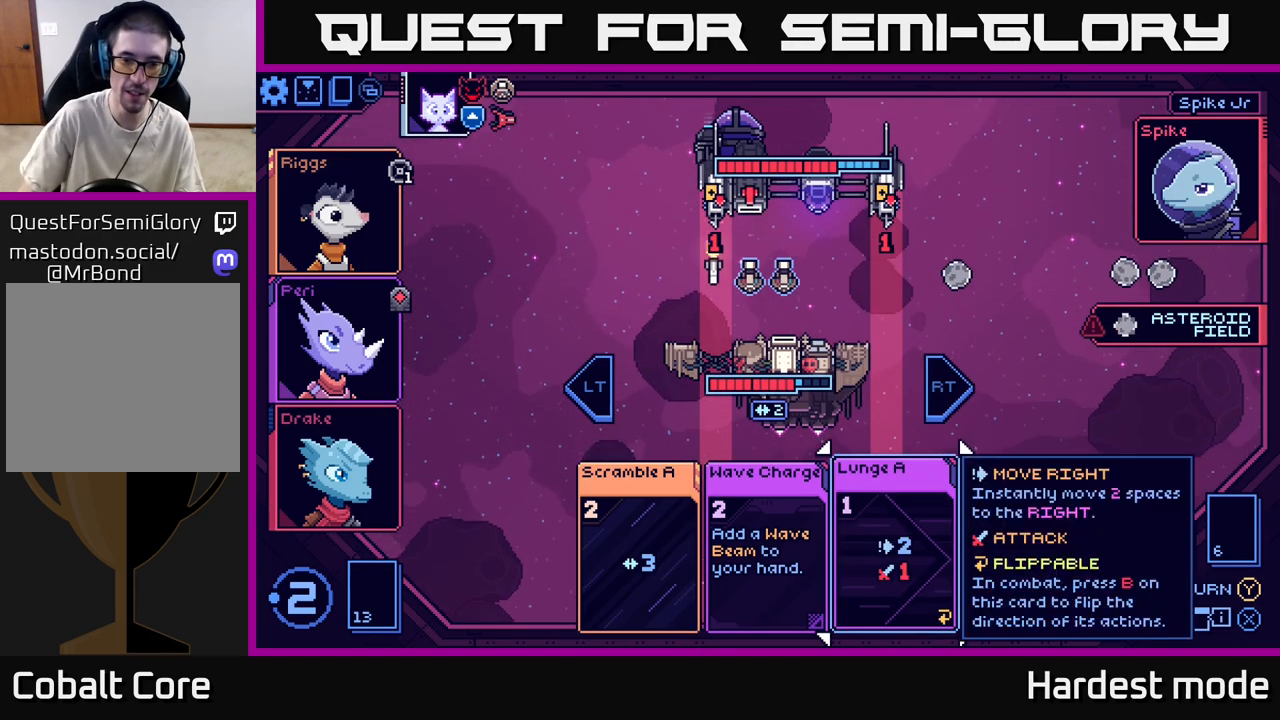
{"buttons": [], "left_stick": "center", "right_stick": "center", "events": [[17, "left_stick", "left"], [233, "left_stick", "center"]]}
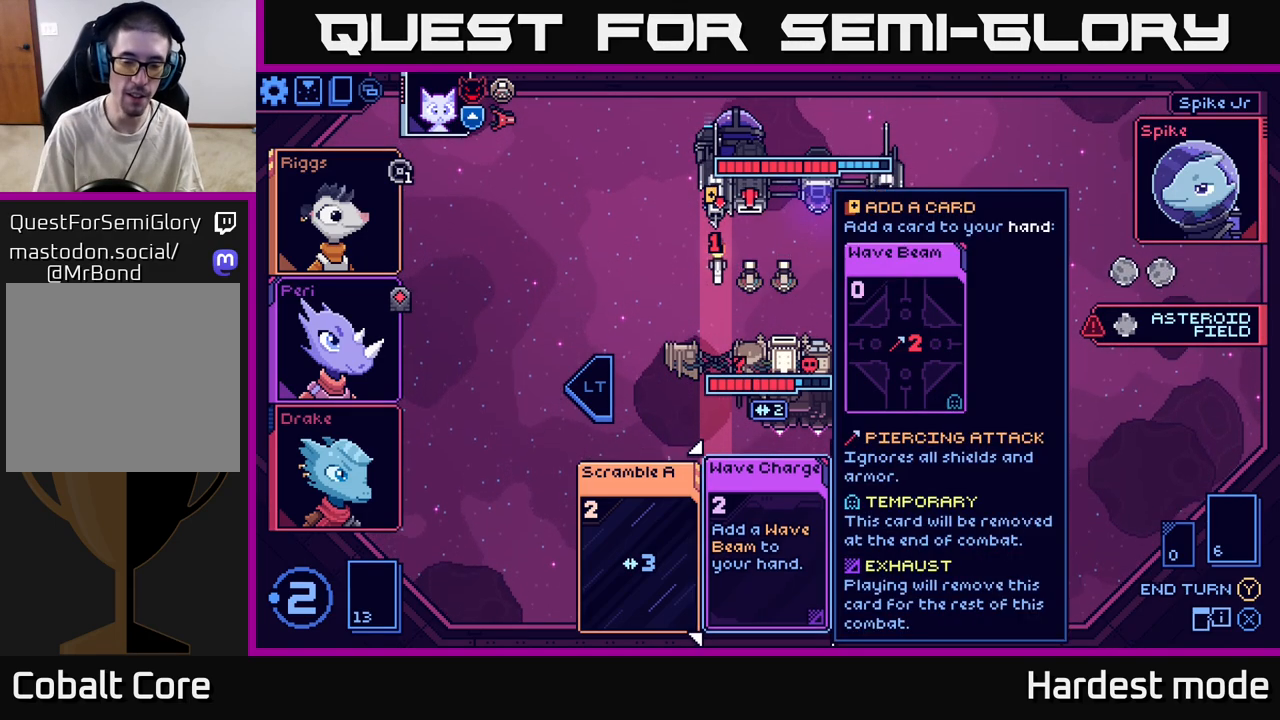
{"buttons": [], "left_stick": "center", "right_stick": "center", "events": [[283, "left_stick", "right"], [483, "left_stick", "center"]]}
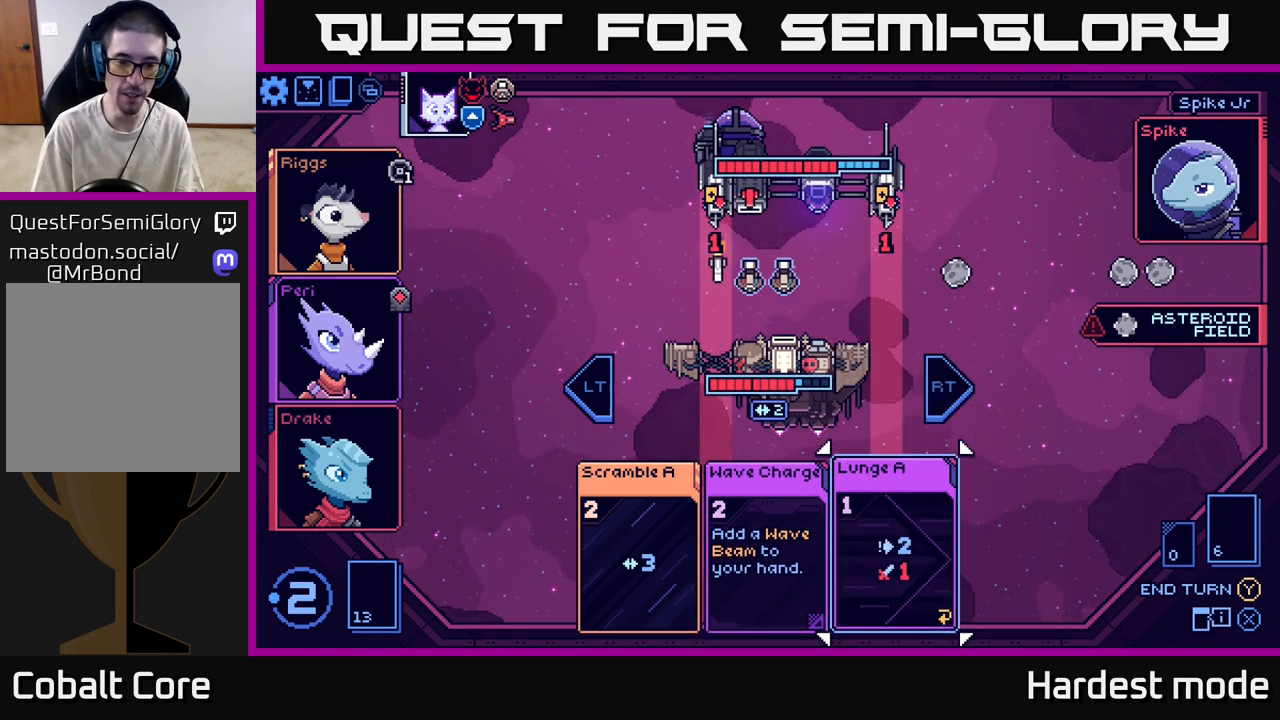
{"buttons": [], "left_stick": "center", "right_stick": "center", "events": []}
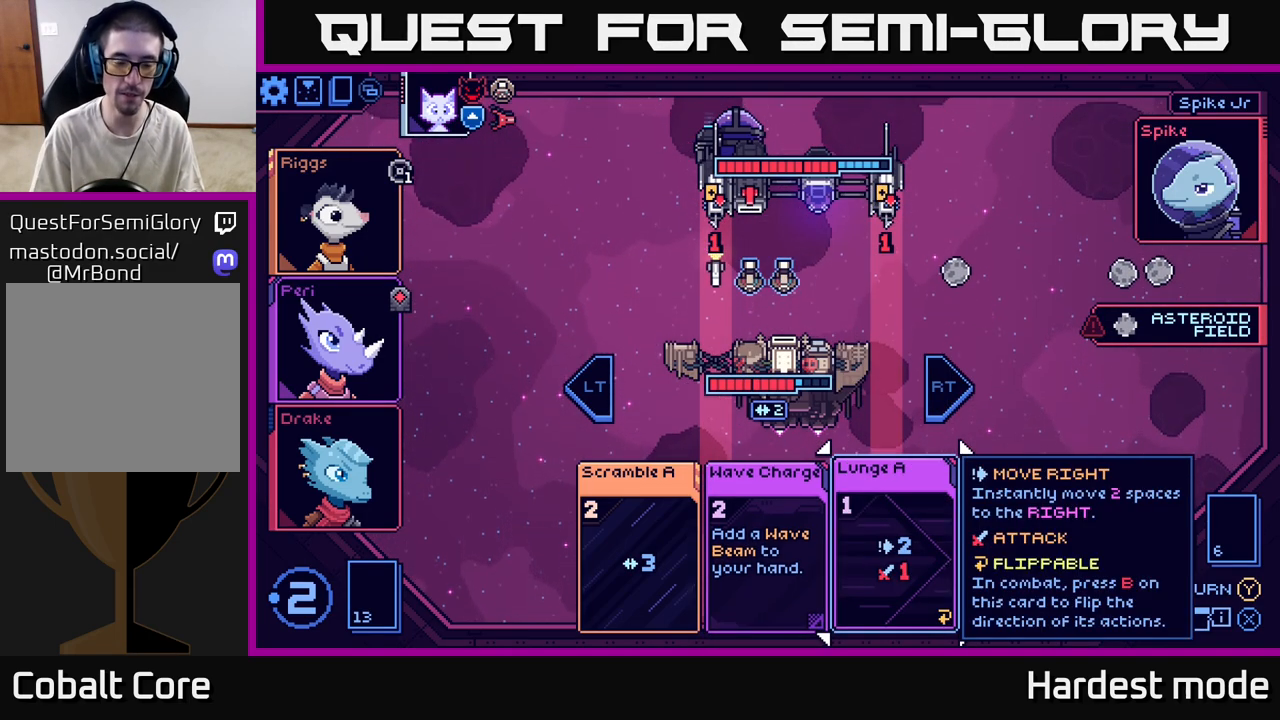
{"buttons": [], "left_stick": "left", "right_stick": "center", "events": [[467, "left_stick", "left"]]}
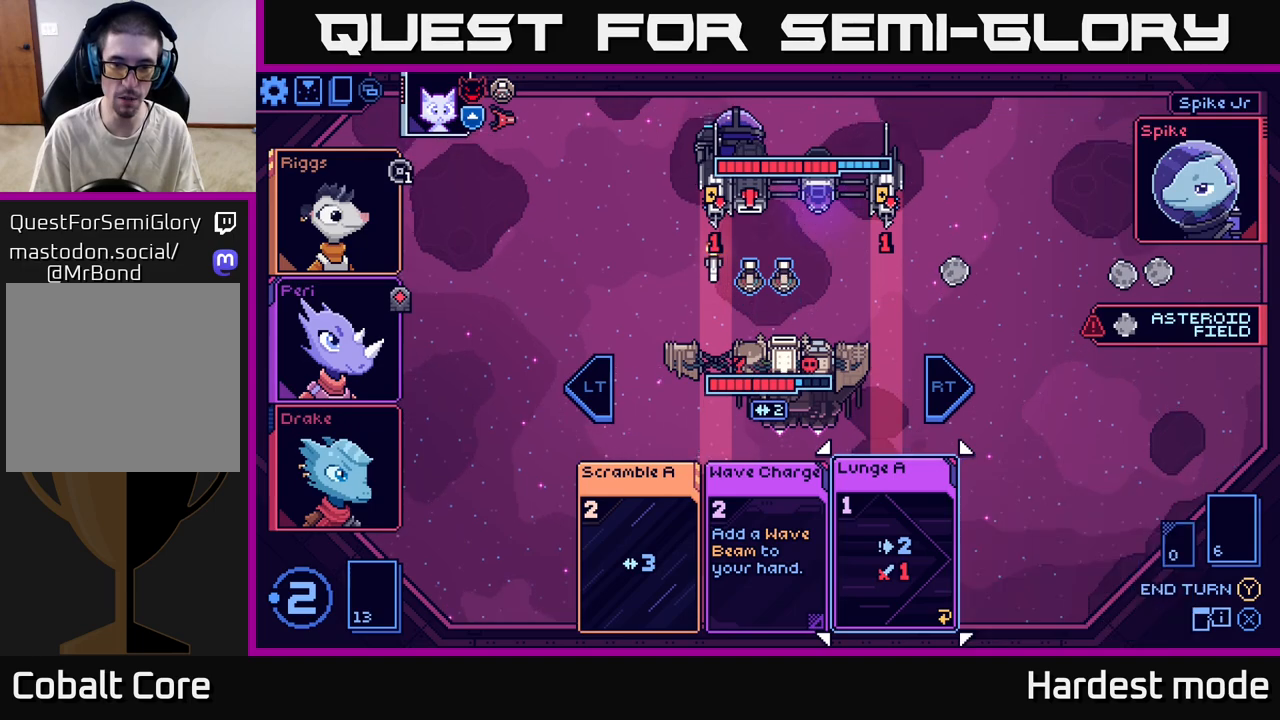
{"buttons": [], "left_stick": "center", "right_stick": "center", "events": [[150, "left_stick", "center"]]}
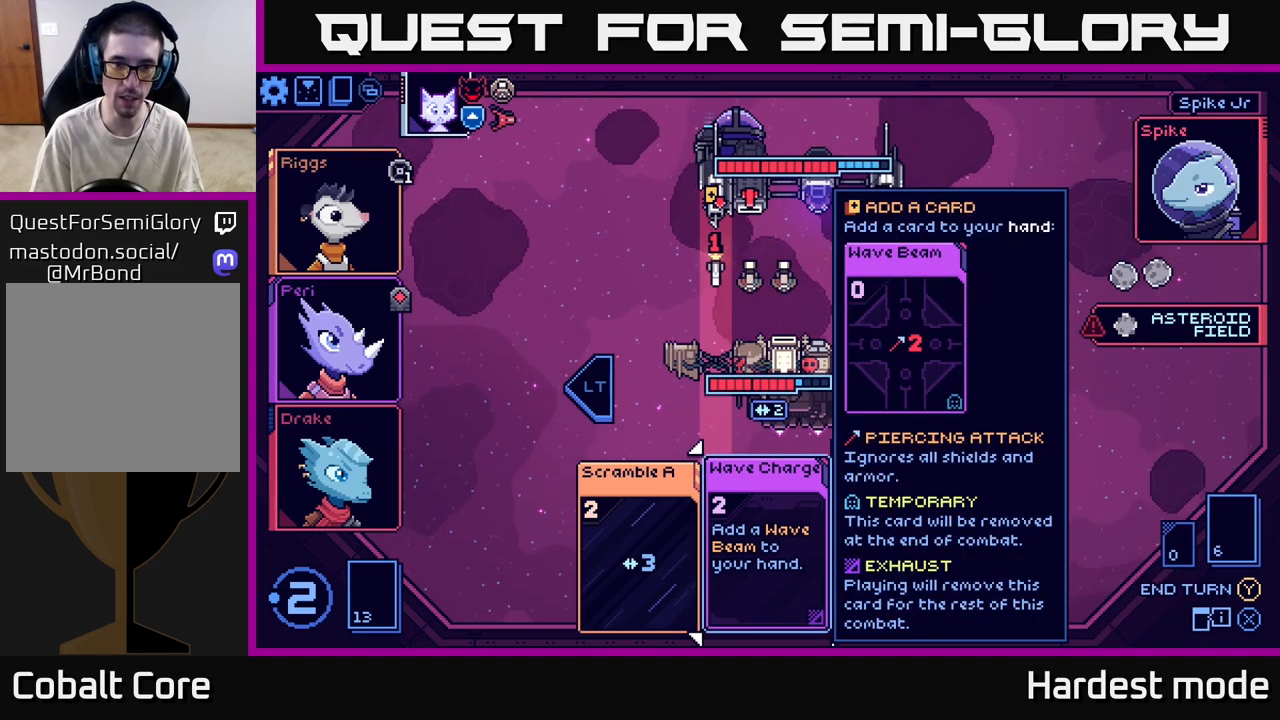
{"buttons": [], "left_stick": "right", "right_stick": "center", "events": [[483, "left_stick", "right"]]}
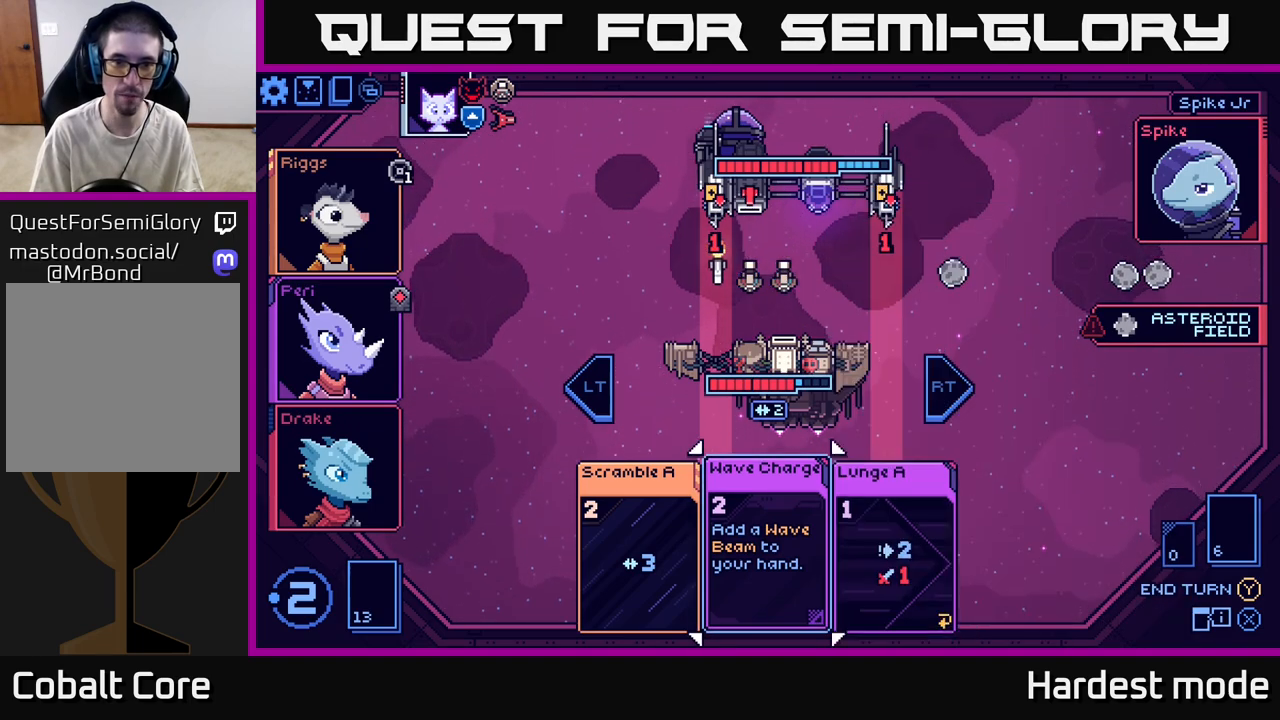
{"buttons": [], "left_stick": "center", "right_stick": "center", "events": [[217, "left_stick", "center"]]}
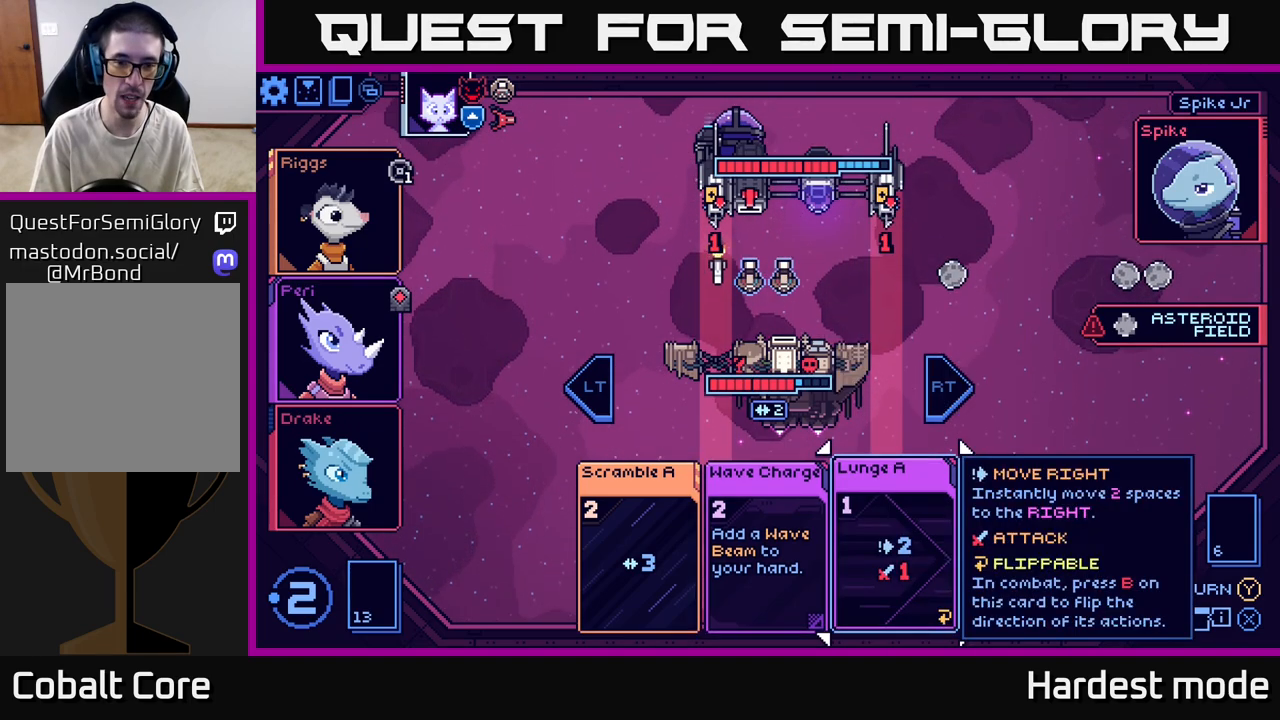
{"buttons": [], "left_stick": "center", "right_stick": "center", "events": []}
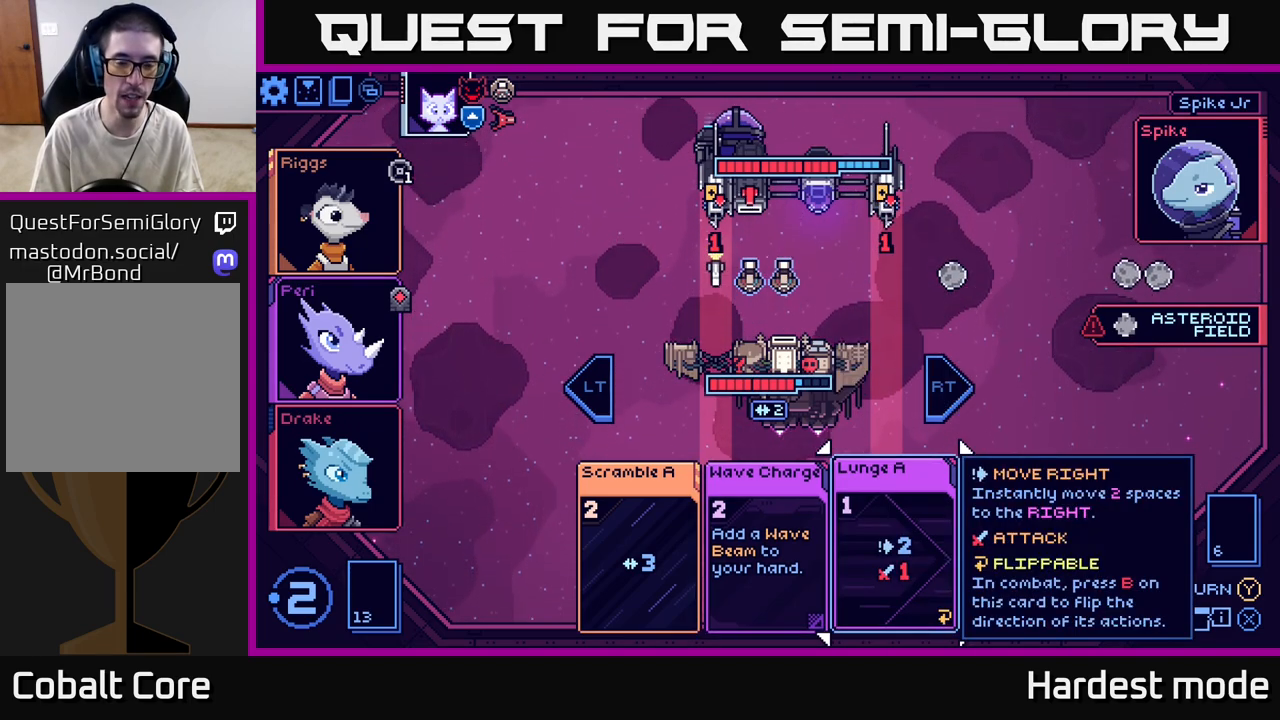
{"buttons": [], "left_stick": "center", "right_stick": "center", "events": []}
◇ ◇ ◇ ◇ ◇
TASK PROMPT
What is wanted is the listing, written out exactly, with each picture removed.

PROBLEM SOLUTION
{"buttons": [], "left_stick": "center", "right_stick": "center", "events": [[17, "left_stick", "left"], [233, "left_stick", "center"]]}
{"buttons": [], "left_stick": "center", "right_stick": "center", "events": [[283, "left_stick", "right"], [483, "left_stick", "center"]]}
{"buttons": [], "left_stick": "center", "right_stick": "center", "events": []}
{"buttons": [], "left_stick": "left", "right_stick": "center", "events": [[467, "left_stick", "left"]]}
{"buttons": [], "left_stick": "center", "right_stick": "center", "events": [[150, "left_stick", "center"]]}
{"buttons": [], "left_stick": "right", "right_stick": "center", "events": [[483, "left_stick", "right"]]}
{"buttons": [], "left_stick": "center", "right_stick": "center", "events": [[217, "left_stick", "center"]]}
{"buttons": [], "left_stick": "center", "right_stick": "center", "events": []}
{"buttons": [], "left_stick": "center", "right_stick": "center", "events": []}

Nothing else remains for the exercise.